Speaking of..........Dale said something tonight that I hadn't realized before. He was upset with his sister for turning off a movie he wanted to watch (it was her day to be in charge of the remote anyway) and had begun even to cry about it in frustration. I sat with him and tried to calm him down, only to hear him say, "And, as usual, I'll forget about it tomorrow! It'll be gone in the wind!" I realized then that his habit of forgetting things is actually frustrating to him. I didn't think he was even really aware of it. Oh, I knew he knew he should remember things for tests better and stuff like that, but I didn't realize Dale knew he forgot things so easily. We get a bit tired of having to answer silly questions (ones we think he should know the answer to already) or reminding him over and over to do something (like fold the laundry or eat his dinner). I honestly didn't think he realized the extent of his own memory problems until it came out with that statement of his. He was really upset about the fact that he knew he would forget the very thing he was upset about!
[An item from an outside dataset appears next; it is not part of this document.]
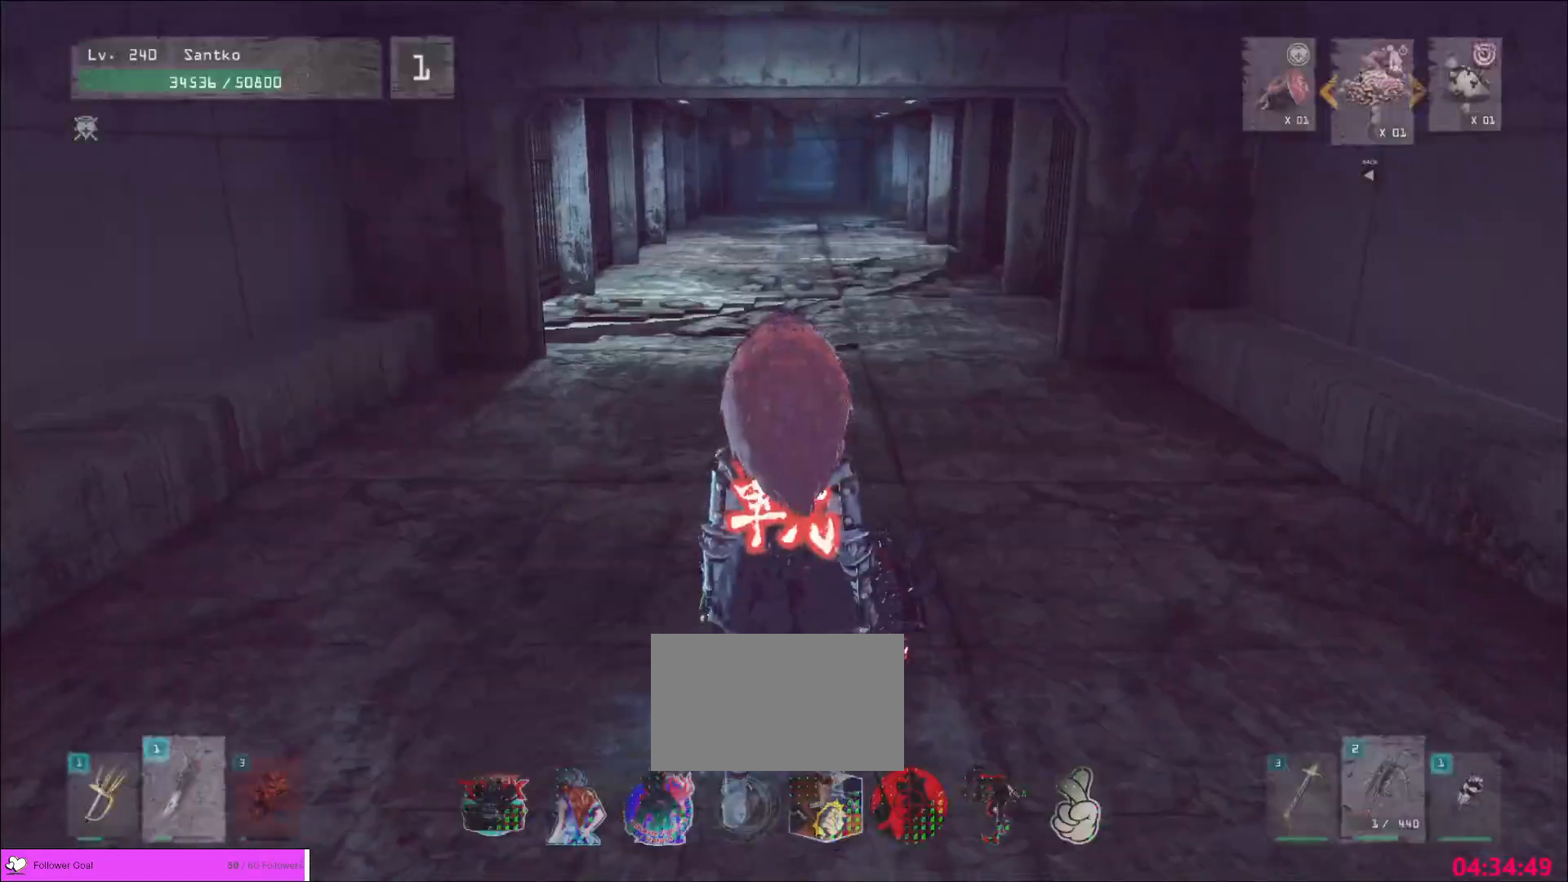
Gameplay with keyboard and mouse; each line is a JSON object with the keys and mouse buttons held at the frame after it. "events" lists presses ("down") and releases ("up") of "1", "2", "3", "4", "5", "a", "alt", "b", "c", "ctrl", "d", "e", "f", "g", "q", "r", "s", "shift", "space", "t", "tab", "v", "w", "x", "z", "mouse_left", "mouse_wheel", "mouse_right", "mouse_mb4" and "mouse_mb5" between this image and that frame as [ms after this image, input, new state], when the widget could be followed in between. "mouse_left", "mouse_wheel", "mouse_right", "mouse_mb4", "mouse_mb5" = the "left", "wheel", "right", "mb4", "mb5" buttons of the "mouse" list. No other keys are recorded. "wheel" means that the mouse wheel is clicked or scrolled. Not read: mouse_move.
{"keys": ["w"], "mouse": [], "events": [[120, "ctrl", "up"]]}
And this made me realize something else: Dale gets really worked up about seemingly small things because he knows he won't remember them later, so maybe he feels he has to put as much emotion and energy as he can into the situation while he has the chance. This is actually a breakthrough for me and us a family into how Dale is thinking now. This will hopefully help us help him deal with this aspect of his recovery and future life. If we remember that he is "making more of this than is necessary" for a very good reason, we'll be more understanding and we'll be able to reason with him better and help him to choose which situations require which amount of emotion. See? Thank You, Lord, for this insight into our son's behavior and thinking. You are always good.
Have a wonderful Saturday and a blessed week to follow!
Psalm 18: 30 "As for God, His way is perfect: the word of the LORD is tried: He is a buckler to all those that trust in Him."
Job 23: 10 "But He knoweth the way that I take: when He hath tried me, I shall come forth as gold."